Le 10 septembre 2004, à 12 h 28 locales, un avion de la Marine nationale constate la présence d’une nappe d’hydrocarbures de 17,6 km de long et 40 m de large dans la ZEE française, derrière un panaméen pétrolier de près de 52 000 tpl. Le pilote d’avion décrit la pollution selon le code d’apparence de l’accord de Bonn et fait huit photos. Puis il appelle l’Atlantic-Hero qui lui explique qu’il est entrain de procéder au nettoyage de ballasts, niant toute pollution. Selon le pilote, la pollution cesse cependant 20 minutes plus tard.
Se dirigeant vers Le Havre pour y décharger sa cargaison, le pétrolier doit verser une caution de 300 000 € pour lever son immobilisation. Malin, le commandant croate du navire prend ses échantillons des boues de ballast; échantillons que le Parquet de Brest qui gère l’affaire, refuse de prendre. Funeste erreur.

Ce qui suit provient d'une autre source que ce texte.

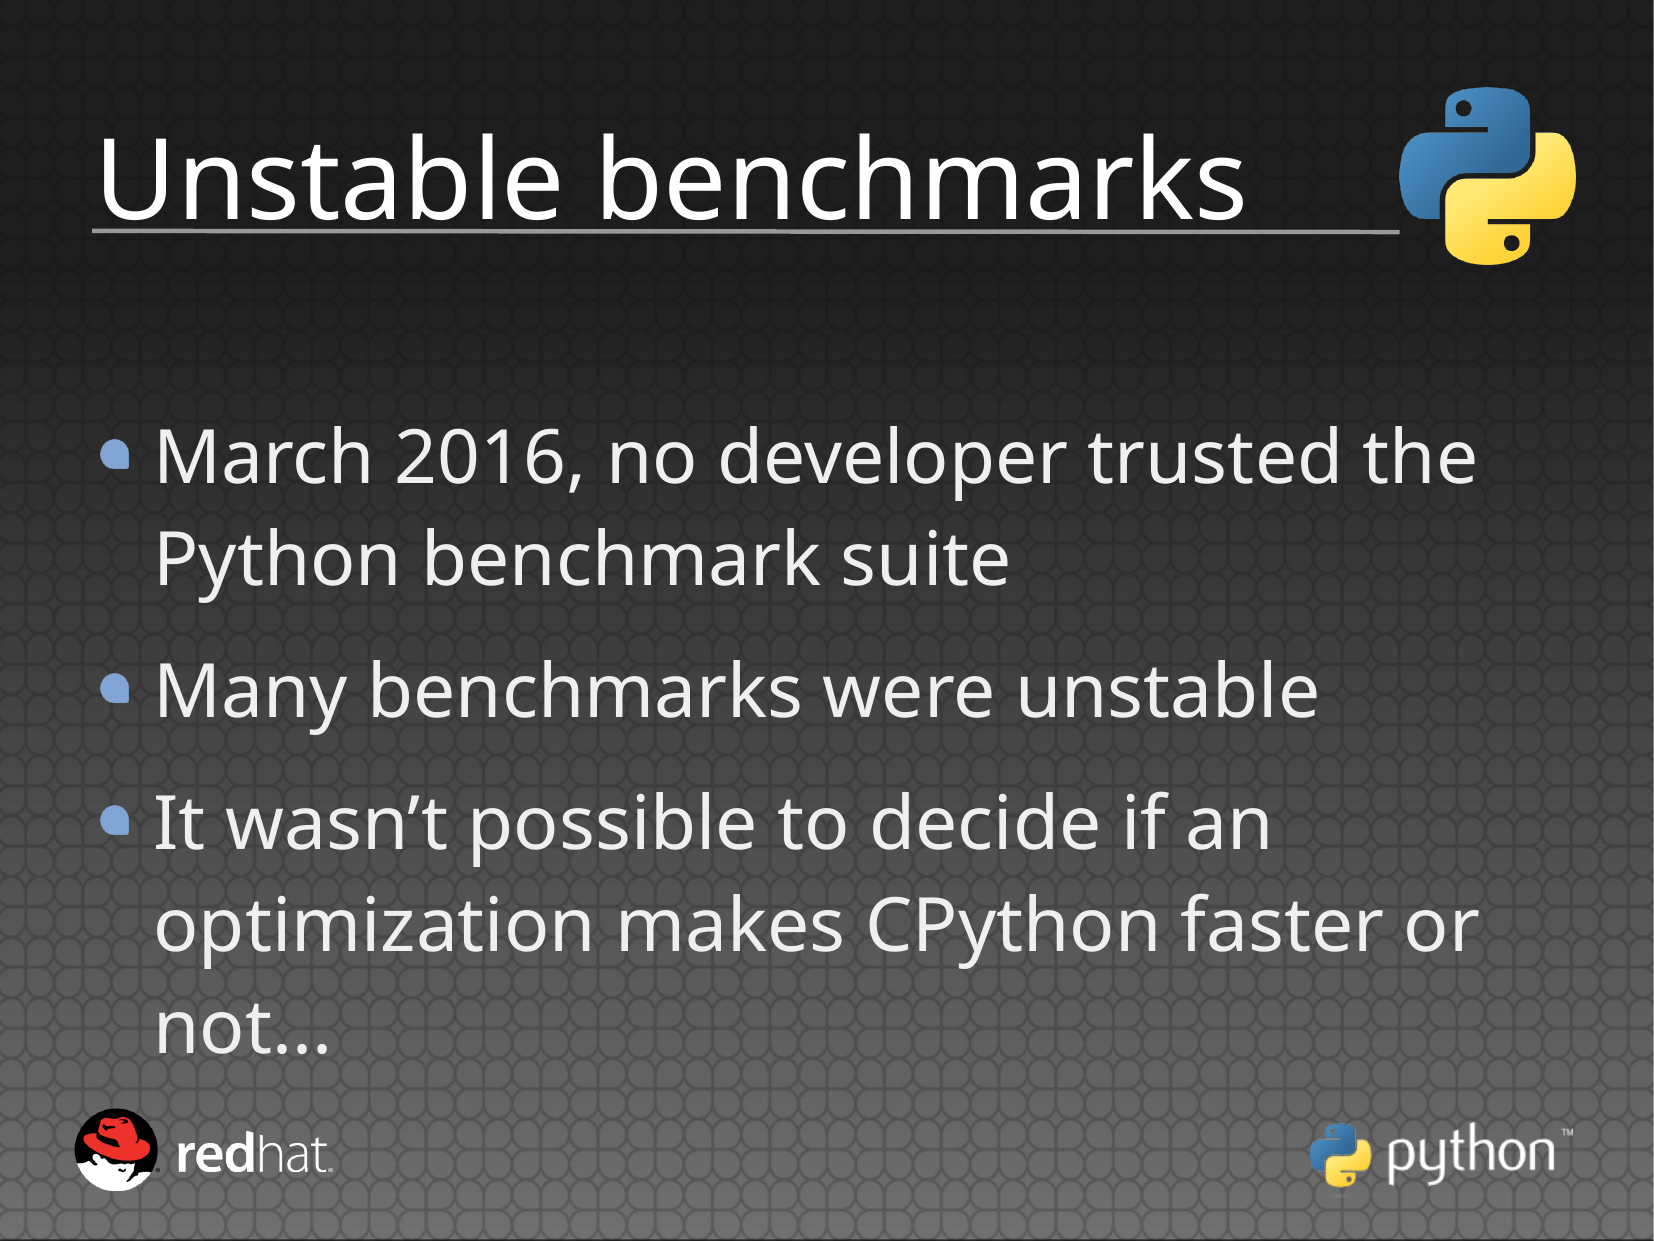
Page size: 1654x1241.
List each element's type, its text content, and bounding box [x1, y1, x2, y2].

En effet, plusieurs experts français constatent que le navire est parfaitement "clean":
• le séparateur d’eaux mazouteuses fonctionne correctement, sans bricolage magique;
• le circuit de chargement et celui de ballastage sont bien séparés;
• les documents de bord sont correctement remplis;
• le ballast 2 Tr qui était en cours de nettoyage au moment des faits, ne présente pas de trace de fuites d’hydrocarbures.
Pour sa défense, le commandant croate présente l’analyse des boues de ballast qui note la présence de divers hydrocarbures.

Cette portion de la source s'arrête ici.